CES: VisiSonics Showcases New 3D Spatial Audio Solutions
January 4, 2022
Maryland-based VisiSonics, a 3D spatial audio company, is revealing its licensable hardware and software audio solutions at CES 2022 in Las Vegas this week, booking appointments for one-on-one product demonstrations at its Venetian Resort suite (#3310). “We’ve developed two lines of technology to capture audio with all the directions preserved,” explains chief technology officer and co-founder Adam O’Donovan. “Our 64-microphone array on a sphere to capture audio led to our RealSpace 3D sound engine that allows 3D spatial audio to be personalized.”
VisiSonics chief executive officer and co-founder Ramani Duraiswami notes that, “today’s consumers expect to feel truly immersed in the video games they play, music they listen to, movies they watch and in their metaverse experiences.”
The company’s proprietary physics-based technology came out of a project founded by computer scientists in 2009 at the University of Maryland. In December 2021, VisiSonics and University of Maryland inked a partnership to create licensable audiogram technology that offers customization and personalization abilities.
According to O’Donovan, personalizing spatial audio for a single individual requires a rendering of the outer ear and can take hours. “Instead, we put an ultra-fast reciprocal head-related transfer function (HRTF) measurement system in the ear and play one signal for the mic-array, recording all locations at once,” he said. “That takes 30 seconds opposed to hours.”
In this way, VisiSonics developed a huge database of HRTFs, which enables the technology to generate a personalized ear profile that can be downloaded into content or a compatible headset.
“Our audio engine is a physics engine that not only interacts with your head and ears but the environments around you,” he added. “It’s a complex tapestry and if you don’t do all these components accurately, it falls flat. We simulate all of that and in real-time.”

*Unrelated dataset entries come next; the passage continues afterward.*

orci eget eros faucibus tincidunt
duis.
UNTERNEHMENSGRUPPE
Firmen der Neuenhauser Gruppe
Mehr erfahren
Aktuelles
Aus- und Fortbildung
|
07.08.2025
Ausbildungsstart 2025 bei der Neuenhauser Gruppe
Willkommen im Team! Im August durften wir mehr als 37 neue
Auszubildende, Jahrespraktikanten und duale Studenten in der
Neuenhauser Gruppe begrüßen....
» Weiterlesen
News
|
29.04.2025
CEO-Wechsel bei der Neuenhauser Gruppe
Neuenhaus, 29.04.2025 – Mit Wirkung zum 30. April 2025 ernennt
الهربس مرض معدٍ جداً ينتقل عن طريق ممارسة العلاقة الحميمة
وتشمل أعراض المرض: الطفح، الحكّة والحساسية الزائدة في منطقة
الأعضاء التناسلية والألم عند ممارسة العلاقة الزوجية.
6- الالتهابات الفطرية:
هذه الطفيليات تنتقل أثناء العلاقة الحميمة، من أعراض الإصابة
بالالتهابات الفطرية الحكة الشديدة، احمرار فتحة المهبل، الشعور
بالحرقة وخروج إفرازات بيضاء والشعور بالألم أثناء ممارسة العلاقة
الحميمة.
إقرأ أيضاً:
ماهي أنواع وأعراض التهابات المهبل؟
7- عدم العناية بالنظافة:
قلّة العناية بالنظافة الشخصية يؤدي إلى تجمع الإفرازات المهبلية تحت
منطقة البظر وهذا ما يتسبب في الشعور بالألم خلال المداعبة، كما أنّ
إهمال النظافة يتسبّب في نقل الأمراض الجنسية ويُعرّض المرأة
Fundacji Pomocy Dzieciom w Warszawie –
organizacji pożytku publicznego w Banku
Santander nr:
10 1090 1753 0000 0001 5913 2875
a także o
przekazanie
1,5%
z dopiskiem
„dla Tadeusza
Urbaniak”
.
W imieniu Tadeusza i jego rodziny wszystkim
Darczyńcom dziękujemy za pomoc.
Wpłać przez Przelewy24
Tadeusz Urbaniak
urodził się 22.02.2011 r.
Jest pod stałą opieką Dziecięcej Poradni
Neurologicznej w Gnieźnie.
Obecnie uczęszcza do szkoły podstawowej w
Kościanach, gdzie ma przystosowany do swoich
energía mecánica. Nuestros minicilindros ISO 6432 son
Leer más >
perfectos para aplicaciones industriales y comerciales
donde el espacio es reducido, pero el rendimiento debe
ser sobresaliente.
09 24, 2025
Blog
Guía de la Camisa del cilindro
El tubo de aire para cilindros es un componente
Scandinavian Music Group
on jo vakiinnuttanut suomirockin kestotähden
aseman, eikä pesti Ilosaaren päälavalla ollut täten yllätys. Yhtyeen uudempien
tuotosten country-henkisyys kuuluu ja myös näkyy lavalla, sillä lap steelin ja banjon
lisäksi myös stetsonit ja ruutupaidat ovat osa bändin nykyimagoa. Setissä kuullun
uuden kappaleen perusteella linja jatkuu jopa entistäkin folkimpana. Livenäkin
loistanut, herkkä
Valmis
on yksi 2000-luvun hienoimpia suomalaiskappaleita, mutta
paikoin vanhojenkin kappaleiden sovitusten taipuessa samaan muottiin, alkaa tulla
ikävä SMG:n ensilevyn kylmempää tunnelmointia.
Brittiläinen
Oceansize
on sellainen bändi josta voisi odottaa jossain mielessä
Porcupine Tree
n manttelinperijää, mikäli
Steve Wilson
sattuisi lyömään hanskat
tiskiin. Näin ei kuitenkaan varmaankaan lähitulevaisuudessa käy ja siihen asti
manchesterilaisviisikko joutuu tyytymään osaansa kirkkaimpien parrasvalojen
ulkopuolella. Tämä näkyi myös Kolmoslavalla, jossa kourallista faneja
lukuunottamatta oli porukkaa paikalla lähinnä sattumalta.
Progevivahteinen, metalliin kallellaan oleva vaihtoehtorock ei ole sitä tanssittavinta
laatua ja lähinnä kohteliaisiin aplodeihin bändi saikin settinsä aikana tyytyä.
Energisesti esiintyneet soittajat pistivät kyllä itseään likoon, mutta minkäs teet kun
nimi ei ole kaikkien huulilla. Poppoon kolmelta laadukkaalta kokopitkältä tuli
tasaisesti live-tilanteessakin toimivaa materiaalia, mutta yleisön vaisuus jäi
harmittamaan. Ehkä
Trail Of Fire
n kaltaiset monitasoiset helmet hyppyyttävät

VisiSonics will also be employed at the upcoming HPA Tech Retreat, which will use cutting edge technologies to explore total immersion in virtual production. The Supersession, on February 22, is co-curated by ETC’s director of virtual and adaptive production Erik Weaver along with HPA’s Kari Grubin.

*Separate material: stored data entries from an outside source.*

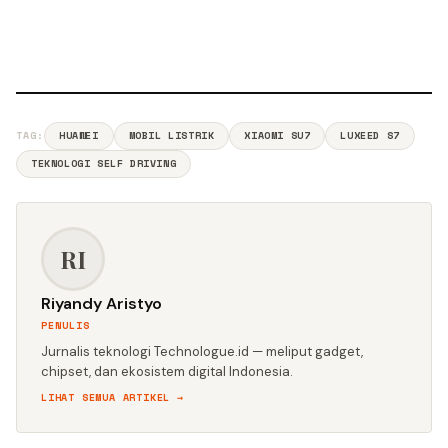
TAG:
HUAWEI
MOBIL LISTRIK
XIAOMI SU7
LUXEED S7
TEKNOLOGI SELF DRIVING
RI
Riyandy Aristyo
PENULIS
Jurnalis teknologi Technologue.id — meliput gadget,
chipset, dan ekosistem digital Indonesia.
LIHAT SEMUA ARTIKEL →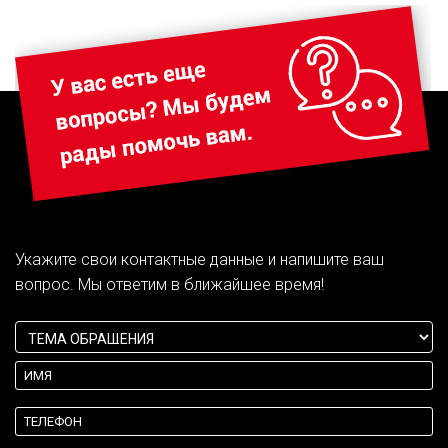
Укажите свои контактные данные и напишите ваш
вопрос. Мы ответим в ближайшее время!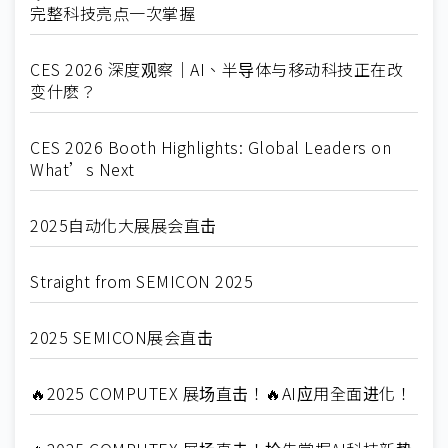
完整科技亮点一次掌握
CES 2026 深度观察｜AI、半导体与移动科技正在改
变什麽？
CES 2026 Booth Highlights: Global Leaders on
What’s Next
2025自动化大展展会直击
Straight from SEMICON 2025
2025 SEMICON展会直击
🔥2025 COMPUTEX 展场直击！🔥AI应用全面进化！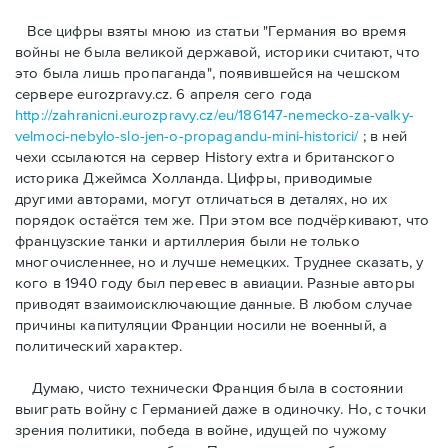
Bсе цифры взяты мною из статьи "Германия во время
войны не была великой державой, историки считают, что
это была лишь пропаганда", появившейся на чешском
сервере eurozpravy.cz. 6 апреля сего года
http://zahranicni.eurozpravy.cz/eu/186147-nemecko-za-valky-
velmoci-nebylo-slo-jen-o-propagandu-mini-historici/
; в ней
чехи ссылаются на сервер History extra и британского
историка Джеймса Холланда. Цифры, привoдимые
другими авторами, могут отличаться в деталях, но их
порядок остаётся тем же. При этом все подчёркивают, что
французские танки и артиллерия были не только
многочисленнее, но и лучше немецких. Труднее сказать, у
кого в 1940 году был перевес в авиации. Разные авторы
приводят взаимоисключающие данные. В любом случае
причины капитуляции Франции носили не военный, а
политический характер.
Думаю, чисто технически Франция была в состоянии
выиграть войну с Германией даже в одиночку. Но, с точки
зрения политики, победа в войне, идущей по чужому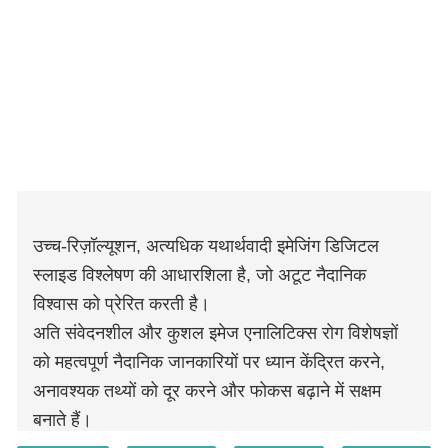
उच्च-रिज़ॉल्यूशन, अत्यधिक यथार्थवादी इमेजिंग डिजिटल
स्लाइड विश्लेषण की आधारशिला है, जो अटूट नैदानिक ​​​​
विश्वास को प्रेरित करती है।
अति संवेदनशील और कुशल इमेज एनालिटिक्स रोग विशेषज्ञों
को महत्वपूर्ण नैदानिक ​​जानकारियों पर ध्यान केंद्रित करने,
अनावश्यक तथ्यों को दूर करने और फोकस बढ़ाने में सक्षम
बनाते हैं।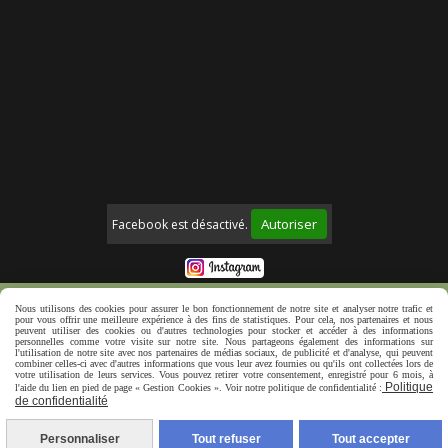
Autoriser
Facebook est désactivé.
Mentions Légales
Politique de confidentialité
Nous utilisons des cookies pour assurer le bon fonctionnement de notre site et analyser notre trafic et
pour vous offrir une meilleure expérience à des fins de statistiques. Pour cela, nos partenaires et nous
Créer un site web
peuvent utiliser des cookies ou d'autres technologies pour stocker et accéder à des informations
personnelles comme votre visite sur notre site. Nous partageons également des informations sur
l'utilisation de notre site avec nos partenaires de médias sociaux, de publicité et d'analyse, qui peuvent
combiner celles-ci avec d'autres informations que vous leur avez fournies ou qu'ils ont collectées lors de
votre utilisation de leurs services. Vous pouvez retirer votre consentement, enregistré pour 6 mois, à
Politique
l'aide du lien en pied de page « Gestion Cookies ». Voir notre politique de confidentialité :
de confidentialité
Personnaliser
Tout refuser
Tout accepter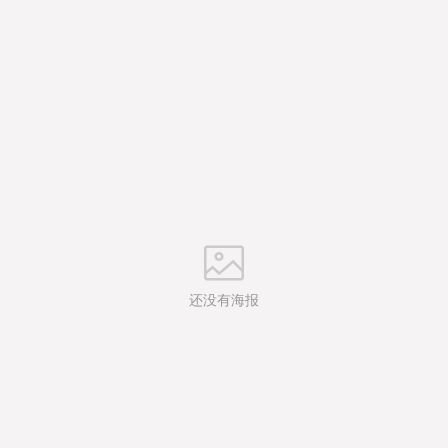
还没有海报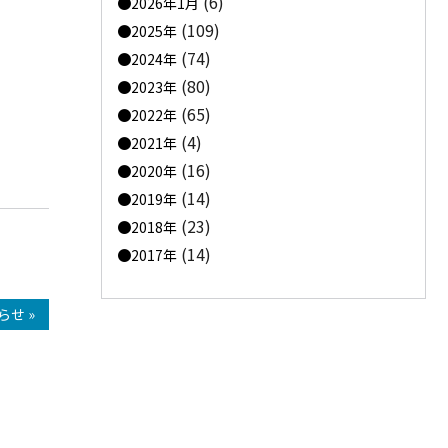
(6)
2026年1月
(109)
2025年
(74)
2024年
(80)
2023年
せ
(65)
2022年
(4)
2021年
(16)
2020年
(14)
2019年
(23)
2018年
(14)
2017年
せ »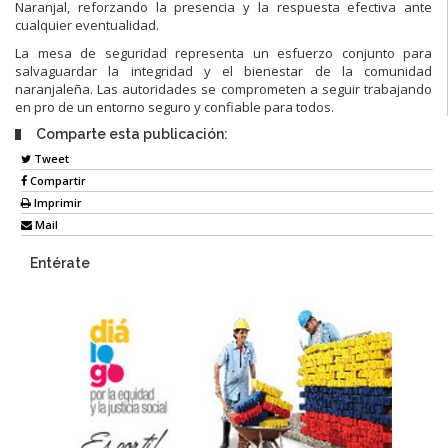
Naranjal, reforzando la presencia y la respuesta efectiva ante
cualquier eventualidad.
La mesa de seguridad representa un esfuerzo conjunto para
salvaguardar la integridad y el bienestar de la comunidad
naranjaleña. Las autoridades se comprometen a seguir trabajando
en pro de un entorno seguro y confiable para todos.
Comparte esta publicación:
Tweet
Compartir
Imprimir
Mail
Entérate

“We hope to use some of our audio capture tools to measure the acoustic environments on some of these virtual sound stages,” explains O’Donovan. “They can identify where problems are coming from and allow an acoustician to decide what treatment is needed.”
In the early days of its development, says O’Donovan, VisiSonics’ system was deployed for military applications. VisiSonics also licensed its technology to Oculus in 2012, just as it was being purchased by Facebook; it’s now being integrated into gaming engines and vehicles.
VisiSonics also recently signed a partnership deal with DSP Concepts, which offers an embedded audio technology. With DSP’s Audio Wave development framework, RealSpace 3D spatial audio can be embedded into efficient chipsets, for use with headsets among other products. VisiSonics has thus far partnered with Tesla, SpaceX, Ford and BMW for use with their acoustic environments, said Duraiswami.